Does the description disclose side effects, auth requirements, rate limits, or destructive behavior?

With no annotations provided, the description carries the full burden. It discloses the filter behavior and return format (structured JSON with specific fields), which is valuable. However, it doesn't mention authentication needs, rate limits, error conditions, or whether this is a read-only operation (though 'List' implies safe read). More behavioral context would improve this for a tool with zero annotation coverage.

Agents need to know what a tool does to the world before calling it. Descriptions should go beyond structured annotations to explain consequences.

Conciseness5/5

Is the description appropriately sized, front-loaded, and free of redundancy?

The description is efficiently structured in two sentences: the first states the action and filter, the second details the return format. Every element earns its place—no redundant information, well front-loaded with the core purpose. It's appropriately sized for a no-parameter listing tool.

Shorter descriptions cost fewer tokens and are easier for agents to parse. Every sentence should earn its place.

Completeness4/5

Given the tool's complexity, does the description cover enough for an agent to succeed on first attempt?

Given the tool's complexity (simple listing with predefined filter), zero parameters, no annotations, and no output schema, the description provides good completeness. It explains the filter logic and return data structure, which compensates for the lack of output schema. However, for a tool with no annotations, adding brief safety/authentication context would make it fully complete.

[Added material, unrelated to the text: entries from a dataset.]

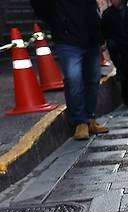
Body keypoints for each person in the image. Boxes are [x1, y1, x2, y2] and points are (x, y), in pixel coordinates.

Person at [30, 0, 110, 140]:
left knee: (93, 80)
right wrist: (59, 23)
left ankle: (90, 118)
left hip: (91, 37)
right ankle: (80, 121)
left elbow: (93, 8)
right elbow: (41, 7)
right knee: (73, 78)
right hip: (68, 39)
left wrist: (101, 35)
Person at [101, 0, 128, 108]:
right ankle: (127, 97)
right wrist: (104, 42)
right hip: (114, 47)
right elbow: (102, 30)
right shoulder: (107, 14)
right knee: (122, 70)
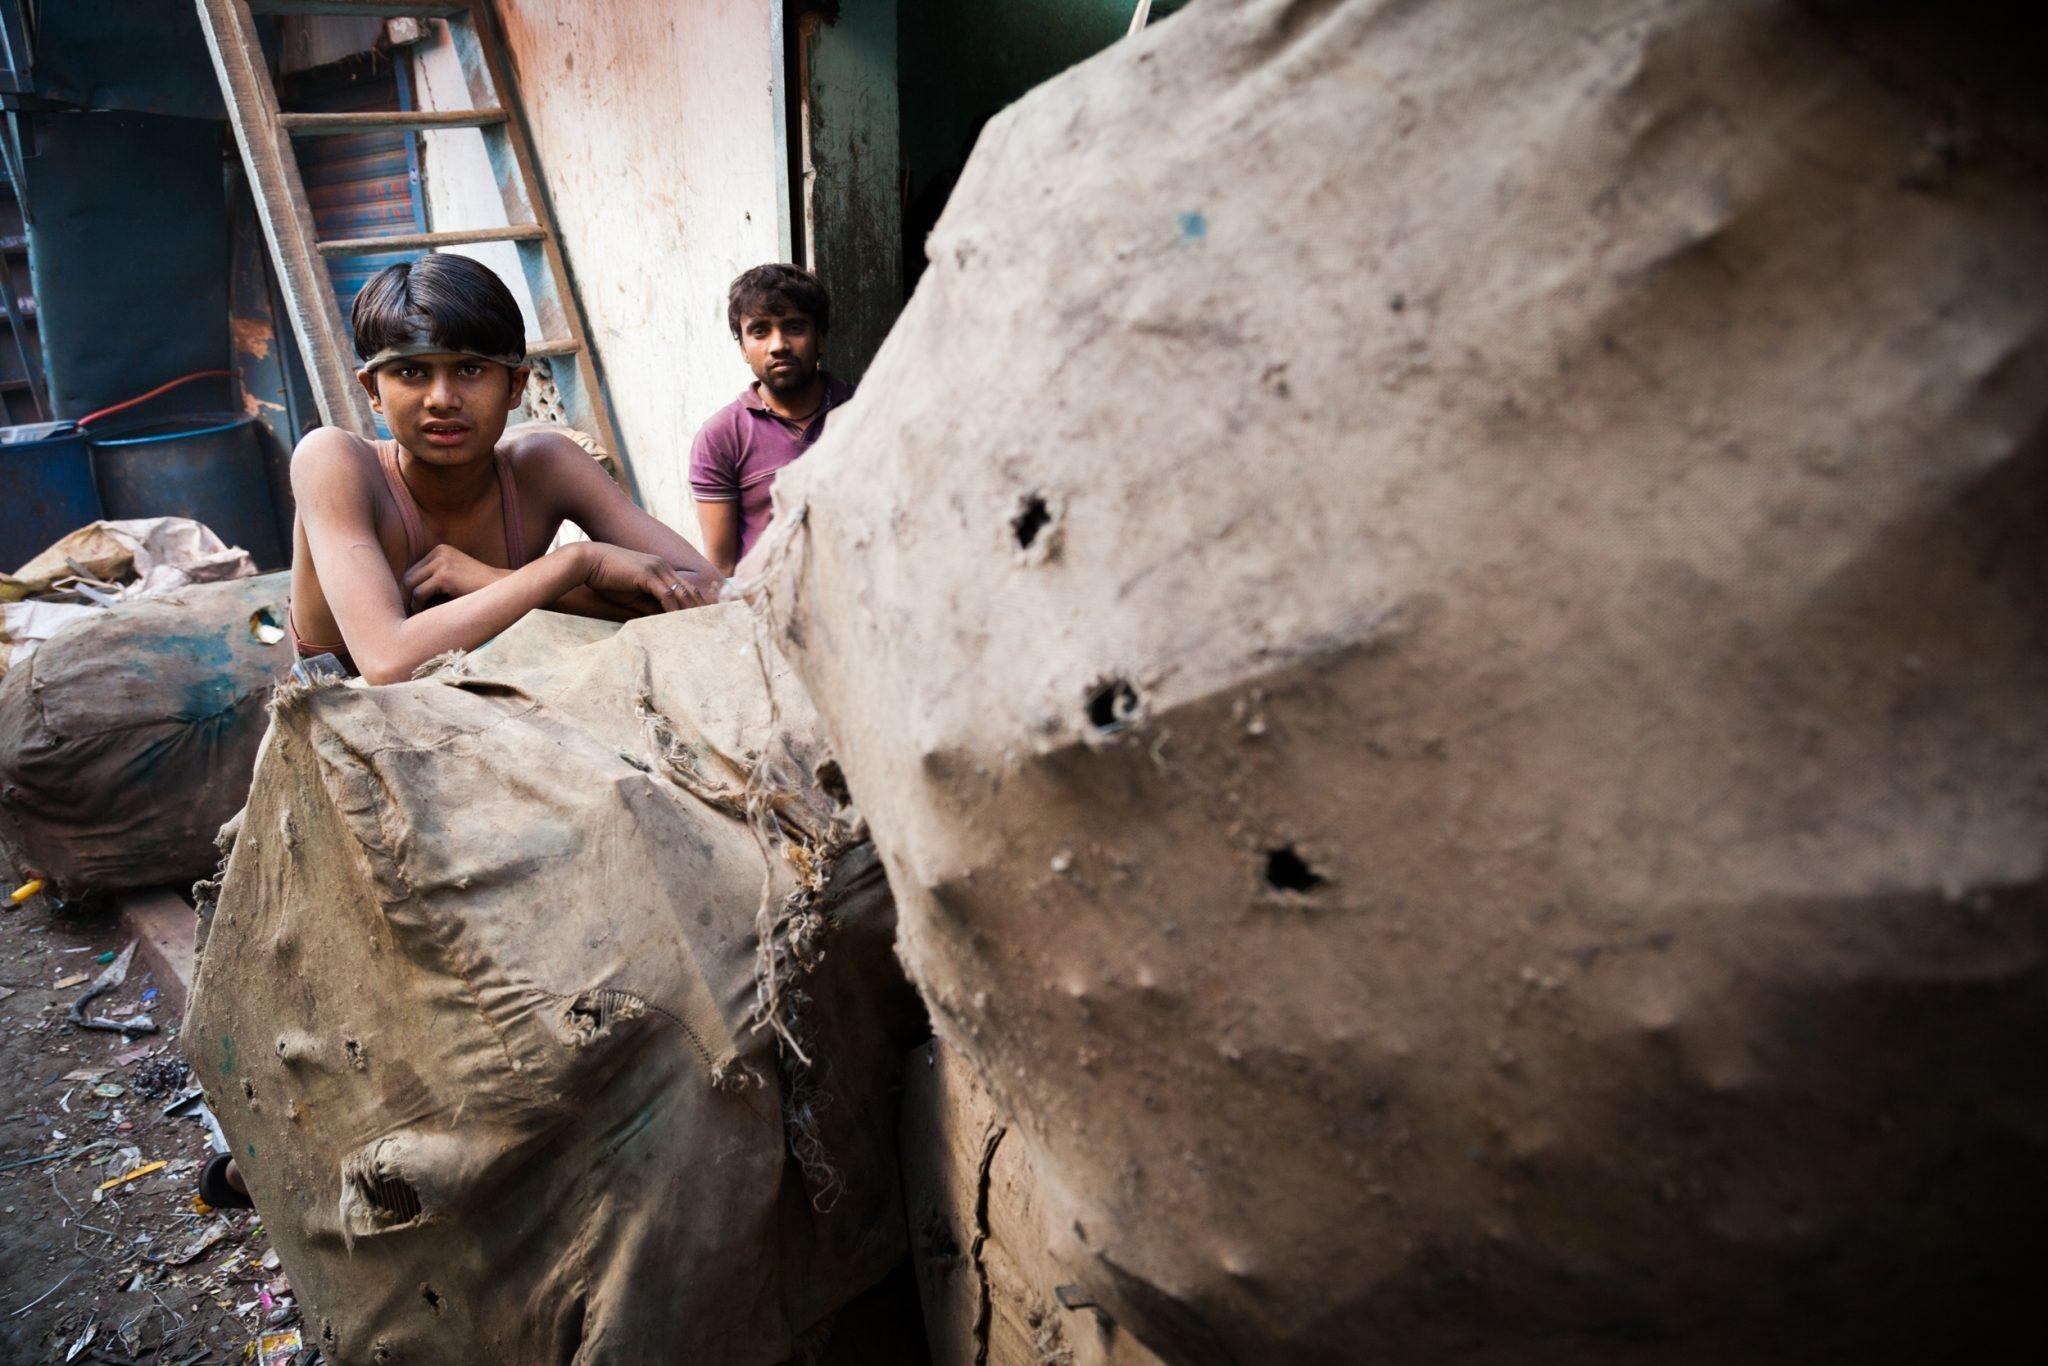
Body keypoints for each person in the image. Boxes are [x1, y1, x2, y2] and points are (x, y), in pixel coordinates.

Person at [289, 254, 721, 683]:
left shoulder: (545, 465)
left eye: (470, 369)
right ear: (373, 391)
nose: (441, 398)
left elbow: (711, 593)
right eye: (411, 372)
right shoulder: (334, 462)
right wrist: (574, 563)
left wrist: (488, 580)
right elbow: (387, 660)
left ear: (515, 385)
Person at [690, 264, 854, 576]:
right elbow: (722, 568)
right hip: (771, 608)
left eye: (794, 327)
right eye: (760, 331)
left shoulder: (865, 412)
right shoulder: (721, 437)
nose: (778, 345)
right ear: (743, 348)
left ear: (820, 338)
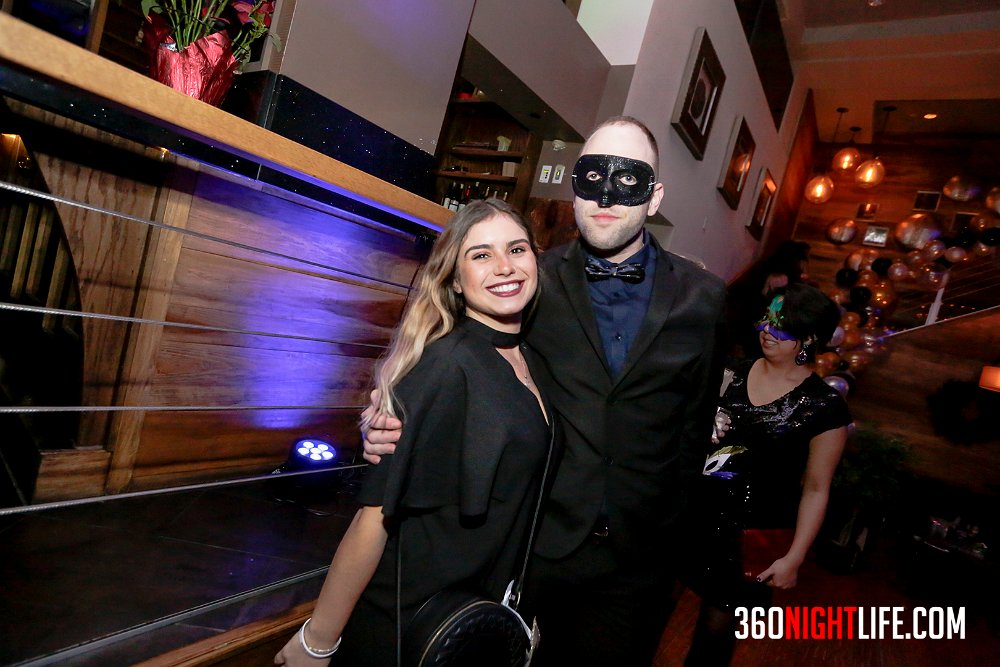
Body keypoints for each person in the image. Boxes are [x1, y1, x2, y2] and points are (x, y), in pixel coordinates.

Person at [364, 116, 727, 666]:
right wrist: (389, 409)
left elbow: (693, 425)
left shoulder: (706, 298)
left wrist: (668, 533)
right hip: (535, 541)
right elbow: (458, 351)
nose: (606, 194)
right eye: (592, 176)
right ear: (575, 189)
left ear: (654, 198)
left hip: (639, 556)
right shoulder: (532, 276)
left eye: (627, 179)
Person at [275, 198, 552, 666]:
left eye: (516, 249)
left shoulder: (528, 356)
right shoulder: (445, 365)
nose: (505, 267)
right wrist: (317, 640)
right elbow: (375, 517)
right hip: (409, 624)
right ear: (455, 281)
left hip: (470, 613)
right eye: (480, 255)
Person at [686, 283, 850, 665]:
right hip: (688, 516)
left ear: (808, 338)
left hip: (748, 537)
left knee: (714, 636)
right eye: (766, 318)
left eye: (780, 324)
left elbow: (815, 489)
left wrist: (794, 557)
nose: (766, 329)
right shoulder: (727, 372)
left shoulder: (825, 408)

Complex tools with many parameters or behaviors need more documentation. Simple tools need less. This dimension scales expectations accordingly.

Parameters4/5

Does the description clarify parameter syntax, constraints, interactions, or defaults beyond what the schema provides?

The input schema has 0 parameters with 100% coverage, so the schema already fully documents the lack of parameters. The description appropriately doesn't add parameter information beyond what's in the schema, maintaining focus on the tool's purpose and behavior. For zero-parameter tools, a baseline of 4 is appropriate when the description doesn't incorrectly suggest parameters.

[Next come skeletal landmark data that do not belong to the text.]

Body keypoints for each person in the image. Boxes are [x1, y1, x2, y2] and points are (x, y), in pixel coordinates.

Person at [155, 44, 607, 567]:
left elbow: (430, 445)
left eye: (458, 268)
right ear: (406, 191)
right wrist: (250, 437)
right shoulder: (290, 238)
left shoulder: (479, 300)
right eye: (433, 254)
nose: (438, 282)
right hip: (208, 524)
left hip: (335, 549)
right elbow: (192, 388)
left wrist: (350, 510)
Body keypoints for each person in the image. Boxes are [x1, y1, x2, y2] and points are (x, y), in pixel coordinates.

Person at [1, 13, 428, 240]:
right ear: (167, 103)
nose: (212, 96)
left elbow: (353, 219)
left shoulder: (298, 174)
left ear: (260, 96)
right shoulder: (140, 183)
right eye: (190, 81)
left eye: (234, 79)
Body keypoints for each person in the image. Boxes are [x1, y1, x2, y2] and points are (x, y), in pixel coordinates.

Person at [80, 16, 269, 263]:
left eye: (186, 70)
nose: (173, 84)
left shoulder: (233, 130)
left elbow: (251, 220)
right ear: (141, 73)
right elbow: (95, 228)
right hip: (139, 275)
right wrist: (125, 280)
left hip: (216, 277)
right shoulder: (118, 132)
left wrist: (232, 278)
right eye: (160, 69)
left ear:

Input schemas describe structure but not intent. Descriptions should explain non-obvious parameter relationships and valid value ranges.

Purpose5/5

Does the description clearly state what the tool does and how it differs from similar tools?

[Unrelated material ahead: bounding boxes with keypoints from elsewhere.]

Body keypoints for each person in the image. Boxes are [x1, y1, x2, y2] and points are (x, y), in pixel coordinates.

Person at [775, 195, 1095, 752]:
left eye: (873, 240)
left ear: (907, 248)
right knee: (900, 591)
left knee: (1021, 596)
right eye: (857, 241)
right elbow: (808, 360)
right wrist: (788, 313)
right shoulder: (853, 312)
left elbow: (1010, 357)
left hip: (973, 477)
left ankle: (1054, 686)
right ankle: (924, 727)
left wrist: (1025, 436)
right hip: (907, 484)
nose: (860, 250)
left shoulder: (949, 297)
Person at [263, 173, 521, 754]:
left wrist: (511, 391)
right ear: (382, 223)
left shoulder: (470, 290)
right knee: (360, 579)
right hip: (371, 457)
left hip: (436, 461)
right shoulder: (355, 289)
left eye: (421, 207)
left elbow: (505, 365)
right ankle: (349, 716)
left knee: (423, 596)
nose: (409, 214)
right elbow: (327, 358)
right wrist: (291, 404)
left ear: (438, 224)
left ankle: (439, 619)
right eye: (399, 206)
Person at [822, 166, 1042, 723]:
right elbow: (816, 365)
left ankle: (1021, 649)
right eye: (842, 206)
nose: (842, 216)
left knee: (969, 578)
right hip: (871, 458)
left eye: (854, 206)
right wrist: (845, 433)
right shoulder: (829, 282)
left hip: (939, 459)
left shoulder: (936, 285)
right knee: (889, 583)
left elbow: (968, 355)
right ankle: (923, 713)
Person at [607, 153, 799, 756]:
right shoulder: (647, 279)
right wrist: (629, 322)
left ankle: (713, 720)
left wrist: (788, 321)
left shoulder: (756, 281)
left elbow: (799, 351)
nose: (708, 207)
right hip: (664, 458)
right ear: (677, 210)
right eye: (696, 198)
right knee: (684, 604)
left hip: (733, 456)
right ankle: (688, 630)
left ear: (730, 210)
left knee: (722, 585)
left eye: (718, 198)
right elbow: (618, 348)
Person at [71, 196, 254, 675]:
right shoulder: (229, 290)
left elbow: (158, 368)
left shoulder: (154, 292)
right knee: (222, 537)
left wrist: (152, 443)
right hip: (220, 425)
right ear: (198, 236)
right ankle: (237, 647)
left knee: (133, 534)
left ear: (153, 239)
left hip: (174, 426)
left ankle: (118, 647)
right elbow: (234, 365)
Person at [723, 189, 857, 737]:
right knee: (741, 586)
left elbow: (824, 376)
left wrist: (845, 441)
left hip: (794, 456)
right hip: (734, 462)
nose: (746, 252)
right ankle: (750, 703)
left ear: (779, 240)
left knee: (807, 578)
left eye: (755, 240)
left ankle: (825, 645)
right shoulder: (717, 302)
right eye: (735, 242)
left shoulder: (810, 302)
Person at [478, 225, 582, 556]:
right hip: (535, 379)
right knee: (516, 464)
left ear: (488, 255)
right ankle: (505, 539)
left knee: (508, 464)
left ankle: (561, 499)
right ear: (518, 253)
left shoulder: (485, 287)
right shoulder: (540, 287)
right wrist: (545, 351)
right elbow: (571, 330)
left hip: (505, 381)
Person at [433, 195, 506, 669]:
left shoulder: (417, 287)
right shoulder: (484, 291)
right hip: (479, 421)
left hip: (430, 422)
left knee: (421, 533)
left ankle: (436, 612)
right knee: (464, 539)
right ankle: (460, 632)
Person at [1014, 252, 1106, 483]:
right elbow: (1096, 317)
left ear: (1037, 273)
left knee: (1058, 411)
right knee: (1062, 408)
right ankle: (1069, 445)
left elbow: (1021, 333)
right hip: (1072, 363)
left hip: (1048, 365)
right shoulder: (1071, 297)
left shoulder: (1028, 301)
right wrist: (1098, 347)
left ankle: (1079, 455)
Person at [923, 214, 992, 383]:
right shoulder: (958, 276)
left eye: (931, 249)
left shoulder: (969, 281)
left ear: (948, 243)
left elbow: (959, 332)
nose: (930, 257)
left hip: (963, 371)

The description clearly states the specific action ('List all next actions from Todoist') and resource ('next actions'), with precise filtering criteria ('(##Next actions | ##Brian acknowledged) & !subtask filter'). It distinguishes from siblings by focusing on a specific GTD workflow subset, unlike general task listing tools like 'get_tasks_due_this_week' or 'search_tasks'.

Agents choose between tools based on descriptions. A clear purpose with a specific verb and resource helps agents select the right tool.

Usage Guidelines4/5

Does the description explain when to use this tool, when not to, or what alternatives exist?

The description implies usage context through the specific filter criteria, suggesting this tool is for retrieving GTD-style next actions (excluding subtasks). However, it doesn't explicitly state when to use this versus alternatives like 'get_waiting_tasks' or 'list_brian_time_sensitive_tasks', nor does it provide exclusion guidance for other sibling tools.

Agents often have multiple tools that could apply. Explicit usage guidance like "use X instead of Y when Z" prevents misuse.